Department of Decorative Arts
Walking through the Napoleon III apartments—both a testimony to and testament of Old Regime extravagance—helps us to envisage how humans used to entertain themselves: that is, in the company of other humans. The presence of machines was limited to the rarest of occasions. For example, the taking of a photograph was reserved for exceptional and therefore special events. The apartments are located at the heart of the Department of Decorative Arts, which encompasses all kind of crafts and materials, from jewellery and ceramics to furniture and tapestry.
One hundred and fifty years later, humans have switched up the pace. Theirs is the era of immediacy— that is, a time lacking in time—and as such, photography has become the blood that circulates through the veins of our social networks. Watching a video even a couple of minutes long has become an ascetic exercise requiring the kinds of discipline and training monks employ to reach a higher state of mind, an epiphany. And reading a book, whether in paper or electronic form, has become a test of true determination in an environment in which the distractions produced by so many devices would have stopped Ulysses tying himself to the ship’s mast; would have made sure he paid no attention at all to the sirens’ song. Men, like cockroaches, boast astonishing powers of adaptation. However, the logic of their devices teaches them to act according to the action/reaction rule: any time for reflection has disappeared. And without it, the cyborg becomes a predictable piece of data, a replaceable good, a piece of code that thinks it has a life of its own.
Detox Exercises aim to question the technological inebriation we currently experience in our daily lives, and to promote attitudes that allow us to reflect on how we experience art, and to achieve a responsible use of technology.

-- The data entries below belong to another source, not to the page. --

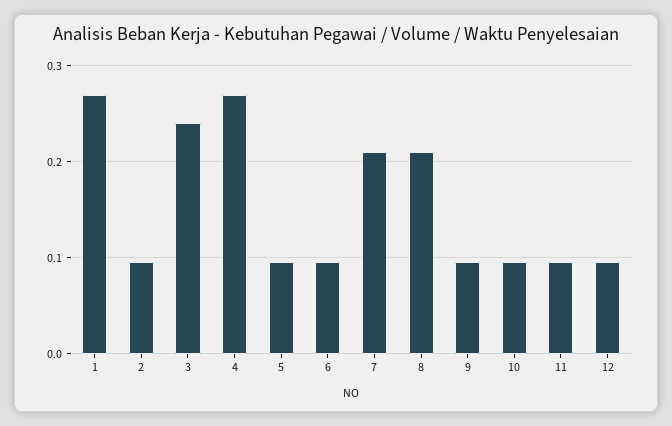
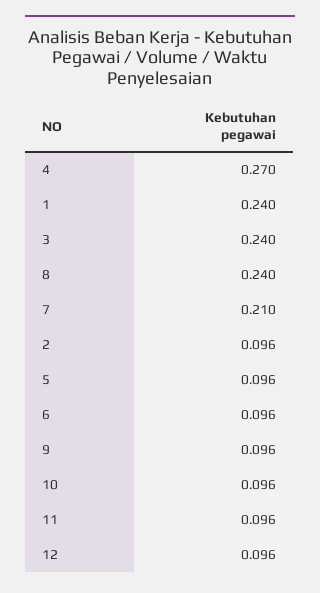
  {
-   "1": 0.27,
+   "1": 0.24,
    "2": 0.096,
    "3": 0.24,
    "4": 0.27,
    "5": 0.096,
    "6": 0.096,
    "7": 0.21,
-   "8": 0.21,
+   "8": 0.24,
    "9": 0.096,
    "10": 0.096,
    "11": 0.096,
    "12": 0.096
  }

The exhibition program includes more than 40 detox exercises.
- Containment Exercise:
Visit a museum and look at one artwork. Just one.
- Discovery Exercise:
Go to a museum and follow the first group you see. Every time you cross paths with a new group, follow it, leaving the previous one behind. Repeat the action indefinitely. Look at what the people in each group are looking at and take photographs—if permitted—of everything you see. The exercise is over when a group leads you to the museum’s exit. Go back the following day and repeat the game. You can also play with fellow visitors –each of them must begin following different groups.
- Empathy Exercise:
Approach a museum guard and ask him or her what their favourite artwork is. If possible, also ask why. Look for that work in the museum. Repeat the exercise with all the guards you come across. Write down the name/title of every artwork, and—if permitted—photograph them. Publish a guide or a poster including the photographs and the guards’ words. Visit the museum and gift one copy to every guard in the room. You might call it: “Artworks loved in secret”.